$\operatorname{gcd}(p,a)=1 \Rightarrow \operatorname{gcd}(p,a+1)=1$

Question

How can I show that if $p$ is a prime, $\operatorname{gcd}(p,a)=1$ and $\operatorname{ord}_{p}(a)=3$. then $\operatorname{gcd}(p,a+1)=1$.

I know that $\operatorname{ord}_{p}(a)=3$ means that $a^3 \equiv 1 \pmod p$ but how can I use that to proof the assertion?

Answer 1

Note that

$$a^3 \equiv 1 \iff a^3-1 \equiv 0 \iff (a-1)(a^2+a+1)\equiv 0 \pmod p$$

then

$$p|(a-1) \quad \lor \quad p|(a^2+a+1)$$

but

• $a-1\equiv 0 \iff a \equiv 1\pmod p$ is not possible since $\operatorname{ord}_{p}(a)=3$

then we have

• $a^2+a+1\equiv 0 \pmod p$

then if $\gcd(p,a+1)\neq 1$ we had

• $a^2+a+1\equiv a^2 \equiv 0 \pmod p \implies a^3\equiv 0 \pmod p $

which is a contradiction.

Answer 2

Let $p$ be prime. And $ord_p(a) = 3$.

$\gcd(p,a+1)$ divides $p$ so $\gcd(p,a+1) = 1$ or $p$.
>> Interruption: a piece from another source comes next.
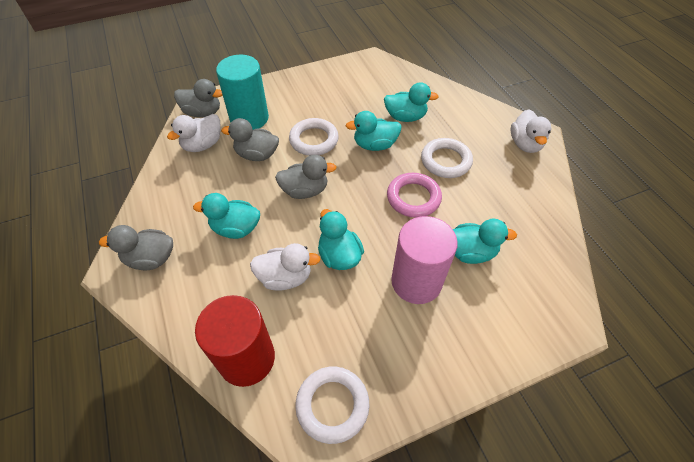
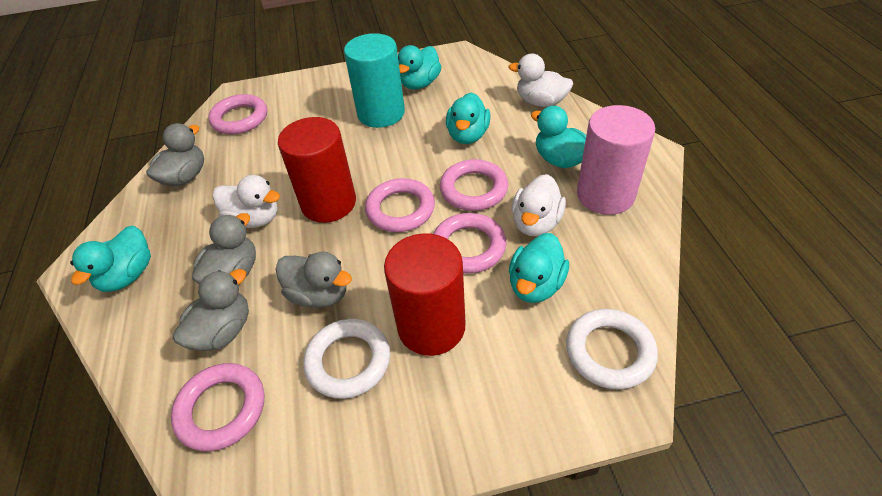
pink ring: 1 -> 5
red cylinder: 1 -> 2
white ring: 3 -> 2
Suppose $\gcd(p,a+1)= p$. Then $p|a+1$ so $a+1 \equiv 0 \mod p$.

So $a \equiv -1 \mod p$.

So $a^3 \equiv -1 \mod p$.

And $a^3 \equiv 1 \mod p$ so

$-1\equiv 1 \mod p$ and so $0 \equiv 2 \mod p$. So $p|2$.

So $p = 2$.

But that would mean $a \equiv-1\equiv 1 \mod p$ and $ord_2(1)=1\ne 3$. So that is a contradiction.

$\gcd(p,a+1) = 1$.

Answer 3

HINT

From $ord_p(a) = 3$ deduce that $p$ divides $1 + a + a^2$. (Remember that $a^2 \not\equiv 1 \mod p$)!

Now assume $p$ divides $1+a$ and deduce $p$ divides $a$.